Weniger Umsatz, mehr Ertrag: So lassen sich die Daten für das Wirtschaftsjahr 2009/10 zusammenfassen. Während der Umsatz um 4,7 % auf rd. 1,17 Mrd. € zurückging, konnte das operative Ergebnis um 28,9 % auf 11,5 Mio. € verbessert werden. Wie das Unternehmen mitteilt, bedeutet dies den bislang zweitbesten Wert. Parallel stieg die Umsatzrendite von 0,7 auf 1 %. „Berücksichtigt man das Anlaufen neuer Marken wie zuletzt etwa Ford, sollten mittelfristig 1,5 % realistisch sein“, meint Aufsichtsratschef Albert Still. Ohne derartige Erstinvestitionen könne die Umsatzrendite durchaus 2 % betragen.
„Die Krise ist Vergangenheit, ohne dass wir Kollateralschäden davongetragen hätten“, sagt Vorstandsvorsitzender Dr. Volker Borkowski. Umsatz- und absatzseitig wolle man nun „zu der Strategie des kontinuierlichen Wachstums von 5 bis 10 % pro Jahr zurückkehren“. Im vergangenen Wirtschaftsjahr wurden 42.673 Neufahrzeuge (2009: 49.423) abgesetzt, wobei das Minus lt. Borkowski vor allem auf den Wegfall der deutschen Abwrackprämie zurückzuführen war. Die Gebrauchtwagenverkäufe stiegen dagegen von 32.389 auf 33.343 Stück, außerordentlich starke Zuwächse gab es im Service- und Teilebereich.

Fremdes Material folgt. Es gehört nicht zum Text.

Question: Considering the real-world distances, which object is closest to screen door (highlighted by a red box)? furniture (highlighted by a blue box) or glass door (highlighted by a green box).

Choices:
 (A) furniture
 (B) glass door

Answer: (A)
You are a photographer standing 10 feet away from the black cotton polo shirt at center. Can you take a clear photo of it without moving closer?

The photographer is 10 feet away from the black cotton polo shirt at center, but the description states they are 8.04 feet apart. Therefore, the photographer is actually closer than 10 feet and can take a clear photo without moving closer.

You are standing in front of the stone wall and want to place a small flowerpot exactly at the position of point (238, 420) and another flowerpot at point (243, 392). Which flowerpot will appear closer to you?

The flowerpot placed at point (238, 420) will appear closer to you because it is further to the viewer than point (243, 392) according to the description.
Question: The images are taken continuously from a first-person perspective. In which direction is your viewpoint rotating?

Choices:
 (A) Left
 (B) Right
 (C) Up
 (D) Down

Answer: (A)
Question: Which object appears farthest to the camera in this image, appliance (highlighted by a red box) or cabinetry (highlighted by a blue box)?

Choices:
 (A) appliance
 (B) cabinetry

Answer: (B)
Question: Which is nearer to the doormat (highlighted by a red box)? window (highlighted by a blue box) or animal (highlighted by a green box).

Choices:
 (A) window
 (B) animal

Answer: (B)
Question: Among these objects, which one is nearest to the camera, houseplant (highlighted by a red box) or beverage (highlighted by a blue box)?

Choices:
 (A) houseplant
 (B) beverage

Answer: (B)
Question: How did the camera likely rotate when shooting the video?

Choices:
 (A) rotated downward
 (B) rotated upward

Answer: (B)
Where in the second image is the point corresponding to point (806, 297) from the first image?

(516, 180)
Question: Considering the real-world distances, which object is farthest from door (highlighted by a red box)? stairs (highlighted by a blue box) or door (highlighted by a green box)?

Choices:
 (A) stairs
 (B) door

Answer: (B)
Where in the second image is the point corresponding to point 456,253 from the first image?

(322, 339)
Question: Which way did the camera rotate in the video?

Zur AVAG Holding gehören mittlerweile 49 Firmen mit 128 Standorten in Deutschland, Österreich, Ungarn, Kroatien und Polen. Diese vertreten insgesamt 13 Marken. Hierzulande kontrollierte die AVAG im vergangenen Jahr exakt 2 % des gesamten Neuwagenmarktes. Aufgeteilt nach Marken, betrug ihr Anteil bei Opel 18,9 %, bei Chevrolet sogar 19,9 %, bei Kia 3 %, bei Nissan 2,9 %, bei Suzuki 1,8 % sowie bei der neu hinzugenommenen Marke Ford 0,4 %.